Collation, or bringing into hotchpot, was only introduced as a remedy for preserving an equality amongst brothers and sisters, and concerns only the division of the legitim betwixt them, but has no effect upon the extent of that legitim, nor upon the extent of the dead's part, or the widow's share. The right to the legitim is not a succession but a division arising upon the death of the father, and exactly of the same nature with the third due to the widow; and supposing the widow should by the marriage have a particular sum settled to be paid her upon the death of her husband, she will not be obliged to bring that into hotchpot, or impute it pro tanto; no more ought the children what is provided for them. Especially since the provision by the marriage-articles in favours of the respondents is to be considered as a debt, and as such is to be paid before any division can be made, for the division operates only upon the residue of the personal estate after all debts paid, and if they are creditors they ought not to impute; and of the same opinion is Sir George Mackenzie, for he says, If children get bonds of provision from their father, they are not thereby excluded from their legitim, nor are they obliged to collate these bonds of provision, and to impute them as a part of their portion natural, but they have right to them as mere
Page: 600↓
Judgment, 7 March 1726–7
After hearing counsel, It is ordered and adjudged, that the interlocutory sentence of the Lord Ordinary of the 17 th of July 1725, and the affirmance thereof be affirmed; and it is further ordered and adjudged, that so much of the interlocutory sentence of the 18 th of January 1726 as appoints only a bipartite division betwixt the children's legitim and the deceased's part by equal portions be affirmed; but that the other part of the same interlocutory sentence whereby the Lords of Session, found “ That the provisions in the deceased's contract of marriage in favour of the children, the plaintiffs, must come off the whole head of the executry as a debt” be reversed: and it is also ordered and adjudged, that the interlocutory sentence of the 8 th of February 1726 be affirmed; and it is hereby further ordered and adjudged, that the respondents have their full legitim as to the demands of the 60,000 merks, or any part thereof that may become due by the marriage-contract, when the same shall become due and be demanded; that then what shall have been received on the account of the legitim shall be accounted and imputed as payment pro tanto of the marriage contract.
Counsel: For Appellant,
P. Yorke.
Dun. Forbes.
For Respondents,
C. Talbot.
Will. Hamilton.
That part of the judgment here reversed, relative to the children's provisions being taken off the whole head of the executry as a debt, is given as an existing precedent by Lord Kaims in his Decisions.
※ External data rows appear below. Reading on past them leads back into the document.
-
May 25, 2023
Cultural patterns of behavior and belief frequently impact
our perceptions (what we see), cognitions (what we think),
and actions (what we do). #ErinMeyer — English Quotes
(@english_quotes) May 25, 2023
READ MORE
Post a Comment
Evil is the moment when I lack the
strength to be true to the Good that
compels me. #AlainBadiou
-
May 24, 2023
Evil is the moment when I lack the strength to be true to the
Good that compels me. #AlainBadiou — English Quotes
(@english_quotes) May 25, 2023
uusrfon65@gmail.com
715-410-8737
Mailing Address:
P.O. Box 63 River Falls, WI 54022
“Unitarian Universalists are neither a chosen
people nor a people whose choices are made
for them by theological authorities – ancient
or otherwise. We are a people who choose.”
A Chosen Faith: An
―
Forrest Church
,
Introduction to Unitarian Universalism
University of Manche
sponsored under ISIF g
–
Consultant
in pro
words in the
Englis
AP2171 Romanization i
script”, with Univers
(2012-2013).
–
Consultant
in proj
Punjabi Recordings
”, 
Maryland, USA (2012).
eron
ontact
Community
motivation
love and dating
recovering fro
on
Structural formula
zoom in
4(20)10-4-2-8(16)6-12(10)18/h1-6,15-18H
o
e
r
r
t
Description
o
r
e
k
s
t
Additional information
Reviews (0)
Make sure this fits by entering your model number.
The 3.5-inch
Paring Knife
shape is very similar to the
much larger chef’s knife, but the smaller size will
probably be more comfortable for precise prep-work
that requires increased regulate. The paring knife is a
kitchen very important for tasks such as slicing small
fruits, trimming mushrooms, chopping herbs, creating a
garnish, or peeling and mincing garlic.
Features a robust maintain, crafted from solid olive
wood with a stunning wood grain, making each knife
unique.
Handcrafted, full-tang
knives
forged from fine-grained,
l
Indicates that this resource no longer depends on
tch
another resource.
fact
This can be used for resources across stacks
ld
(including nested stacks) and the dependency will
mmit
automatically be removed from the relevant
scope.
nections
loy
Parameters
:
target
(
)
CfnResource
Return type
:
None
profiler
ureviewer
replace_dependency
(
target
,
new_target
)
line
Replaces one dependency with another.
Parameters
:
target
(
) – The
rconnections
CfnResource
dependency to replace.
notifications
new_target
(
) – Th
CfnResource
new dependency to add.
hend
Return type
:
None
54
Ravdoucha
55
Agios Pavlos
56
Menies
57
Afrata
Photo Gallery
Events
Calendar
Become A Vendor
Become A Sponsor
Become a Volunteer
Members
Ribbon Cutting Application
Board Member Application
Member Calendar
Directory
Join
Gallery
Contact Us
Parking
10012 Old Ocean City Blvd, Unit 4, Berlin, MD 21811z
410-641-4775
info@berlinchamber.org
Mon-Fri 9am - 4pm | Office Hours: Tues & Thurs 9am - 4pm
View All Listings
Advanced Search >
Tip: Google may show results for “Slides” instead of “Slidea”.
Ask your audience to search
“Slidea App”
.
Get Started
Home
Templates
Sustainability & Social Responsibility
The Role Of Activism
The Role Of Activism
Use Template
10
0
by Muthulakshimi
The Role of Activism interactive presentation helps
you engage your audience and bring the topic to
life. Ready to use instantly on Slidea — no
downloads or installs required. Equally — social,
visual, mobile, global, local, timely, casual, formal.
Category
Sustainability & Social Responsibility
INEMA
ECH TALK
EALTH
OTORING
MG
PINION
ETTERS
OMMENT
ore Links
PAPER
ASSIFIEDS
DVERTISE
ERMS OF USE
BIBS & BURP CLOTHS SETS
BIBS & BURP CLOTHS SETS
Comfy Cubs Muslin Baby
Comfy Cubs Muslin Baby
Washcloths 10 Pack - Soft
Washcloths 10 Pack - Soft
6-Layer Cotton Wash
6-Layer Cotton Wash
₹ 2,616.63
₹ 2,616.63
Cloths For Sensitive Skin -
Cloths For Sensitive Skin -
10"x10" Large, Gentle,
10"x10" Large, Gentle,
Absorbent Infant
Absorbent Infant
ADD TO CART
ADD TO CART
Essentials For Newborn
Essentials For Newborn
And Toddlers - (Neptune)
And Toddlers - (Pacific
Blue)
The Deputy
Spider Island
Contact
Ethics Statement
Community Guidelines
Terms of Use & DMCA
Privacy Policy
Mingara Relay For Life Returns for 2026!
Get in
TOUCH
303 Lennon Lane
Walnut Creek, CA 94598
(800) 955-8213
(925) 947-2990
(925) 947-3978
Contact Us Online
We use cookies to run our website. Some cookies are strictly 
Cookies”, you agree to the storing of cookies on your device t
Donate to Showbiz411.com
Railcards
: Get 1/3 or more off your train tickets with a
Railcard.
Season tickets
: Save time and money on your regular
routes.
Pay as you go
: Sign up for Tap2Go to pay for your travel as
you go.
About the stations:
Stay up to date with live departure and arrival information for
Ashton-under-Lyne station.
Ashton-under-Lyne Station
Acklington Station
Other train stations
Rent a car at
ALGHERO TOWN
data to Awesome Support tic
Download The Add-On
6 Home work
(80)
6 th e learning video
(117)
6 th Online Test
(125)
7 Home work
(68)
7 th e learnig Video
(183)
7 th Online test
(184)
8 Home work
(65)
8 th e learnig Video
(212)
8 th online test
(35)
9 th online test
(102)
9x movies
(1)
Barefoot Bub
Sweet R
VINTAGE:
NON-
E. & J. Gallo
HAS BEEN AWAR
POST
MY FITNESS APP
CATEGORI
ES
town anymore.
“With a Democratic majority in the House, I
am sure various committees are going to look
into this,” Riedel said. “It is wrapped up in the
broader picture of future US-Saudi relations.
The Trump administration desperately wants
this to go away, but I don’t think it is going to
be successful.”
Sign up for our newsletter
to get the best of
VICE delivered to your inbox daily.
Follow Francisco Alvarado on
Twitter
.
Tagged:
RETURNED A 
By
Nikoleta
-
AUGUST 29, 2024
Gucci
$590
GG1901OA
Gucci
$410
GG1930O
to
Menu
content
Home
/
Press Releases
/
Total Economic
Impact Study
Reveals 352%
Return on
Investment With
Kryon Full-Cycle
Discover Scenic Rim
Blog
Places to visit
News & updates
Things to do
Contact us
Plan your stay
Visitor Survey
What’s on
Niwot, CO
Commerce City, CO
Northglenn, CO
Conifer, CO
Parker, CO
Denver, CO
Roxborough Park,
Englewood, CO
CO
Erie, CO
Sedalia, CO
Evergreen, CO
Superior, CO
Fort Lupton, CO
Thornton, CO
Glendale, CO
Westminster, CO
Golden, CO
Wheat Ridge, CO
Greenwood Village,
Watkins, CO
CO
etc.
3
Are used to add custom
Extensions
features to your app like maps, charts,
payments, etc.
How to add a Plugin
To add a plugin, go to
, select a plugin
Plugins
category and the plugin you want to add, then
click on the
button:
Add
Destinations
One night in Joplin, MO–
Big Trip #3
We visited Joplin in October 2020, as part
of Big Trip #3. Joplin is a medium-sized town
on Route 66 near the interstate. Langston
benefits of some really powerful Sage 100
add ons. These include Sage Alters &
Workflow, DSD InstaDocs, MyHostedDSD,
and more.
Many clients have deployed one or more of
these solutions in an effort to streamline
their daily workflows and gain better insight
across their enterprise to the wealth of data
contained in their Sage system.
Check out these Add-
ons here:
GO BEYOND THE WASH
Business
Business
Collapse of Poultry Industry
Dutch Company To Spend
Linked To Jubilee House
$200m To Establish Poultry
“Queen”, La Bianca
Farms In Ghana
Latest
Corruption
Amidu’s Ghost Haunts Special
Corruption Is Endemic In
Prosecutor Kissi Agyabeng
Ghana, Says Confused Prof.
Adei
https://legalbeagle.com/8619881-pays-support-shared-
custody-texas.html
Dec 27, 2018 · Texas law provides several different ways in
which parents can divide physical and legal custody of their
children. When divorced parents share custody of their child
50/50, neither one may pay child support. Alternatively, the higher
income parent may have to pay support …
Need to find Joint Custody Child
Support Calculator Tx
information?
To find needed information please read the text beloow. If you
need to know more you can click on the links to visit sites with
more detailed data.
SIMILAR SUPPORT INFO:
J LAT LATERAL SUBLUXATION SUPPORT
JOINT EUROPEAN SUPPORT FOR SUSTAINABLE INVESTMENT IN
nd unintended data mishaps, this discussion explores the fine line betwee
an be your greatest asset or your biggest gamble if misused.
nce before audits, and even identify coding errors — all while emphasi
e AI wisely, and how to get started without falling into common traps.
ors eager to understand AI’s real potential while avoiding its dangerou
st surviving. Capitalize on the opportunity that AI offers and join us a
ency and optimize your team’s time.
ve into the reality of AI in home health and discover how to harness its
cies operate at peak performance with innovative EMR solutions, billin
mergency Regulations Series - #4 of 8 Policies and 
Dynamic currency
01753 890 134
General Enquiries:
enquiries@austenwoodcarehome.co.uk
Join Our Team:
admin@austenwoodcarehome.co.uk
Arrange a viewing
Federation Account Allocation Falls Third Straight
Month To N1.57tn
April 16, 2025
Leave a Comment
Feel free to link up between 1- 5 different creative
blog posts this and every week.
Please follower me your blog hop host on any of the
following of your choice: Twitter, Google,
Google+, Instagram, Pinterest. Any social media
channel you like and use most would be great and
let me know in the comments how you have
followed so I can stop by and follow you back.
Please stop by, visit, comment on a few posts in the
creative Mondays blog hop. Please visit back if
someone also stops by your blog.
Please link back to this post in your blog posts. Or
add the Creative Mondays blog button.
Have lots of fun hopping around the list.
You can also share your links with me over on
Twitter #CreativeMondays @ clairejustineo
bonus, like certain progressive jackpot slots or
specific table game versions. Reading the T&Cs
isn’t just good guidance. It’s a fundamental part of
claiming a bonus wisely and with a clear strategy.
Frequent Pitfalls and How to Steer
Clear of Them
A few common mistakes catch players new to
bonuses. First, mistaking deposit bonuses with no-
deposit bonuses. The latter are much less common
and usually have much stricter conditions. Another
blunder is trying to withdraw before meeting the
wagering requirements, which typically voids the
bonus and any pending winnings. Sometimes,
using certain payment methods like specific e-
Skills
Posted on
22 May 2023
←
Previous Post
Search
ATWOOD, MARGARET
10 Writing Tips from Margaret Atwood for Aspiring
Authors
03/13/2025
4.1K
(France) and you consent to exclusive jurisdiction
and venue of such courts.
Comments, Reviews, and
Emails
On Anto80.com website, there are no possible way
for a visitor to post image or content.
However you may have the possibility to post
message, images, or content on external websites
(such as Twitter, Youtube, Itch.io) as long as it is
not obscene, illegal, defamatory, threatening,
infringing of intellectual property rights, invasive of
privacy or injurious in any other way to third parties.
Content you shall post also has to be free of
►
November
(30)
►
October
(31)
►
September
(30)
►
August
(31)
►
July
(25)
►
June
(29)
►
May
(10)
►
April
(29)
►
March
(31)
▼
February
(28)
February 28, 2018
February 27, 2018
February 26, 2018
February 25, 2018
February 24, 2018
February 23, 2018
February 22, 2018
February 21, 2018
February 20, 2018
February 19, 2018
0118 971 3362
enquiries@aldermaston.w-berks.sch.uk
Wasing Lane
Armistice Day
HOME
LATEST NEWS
I do not find this stated in the Dictionary, or in Bankton or Erskine; but the judgment of the House of Lords seems directly contrary to the doctrine laid down in Erskine, B. 3. Tit. 9. § 22. on this point, supported by two decisions, Dickson, 19th June 1678, and Murray, 16th July 1678.
This case agrees more with the decision in the important case of Hog and Lashley, in the House of Lords, 7th May 1792, than the case of Allardyce v. Smart here mentioned does. The pre sent, however, is not upon points precisely similar to those in these other cases.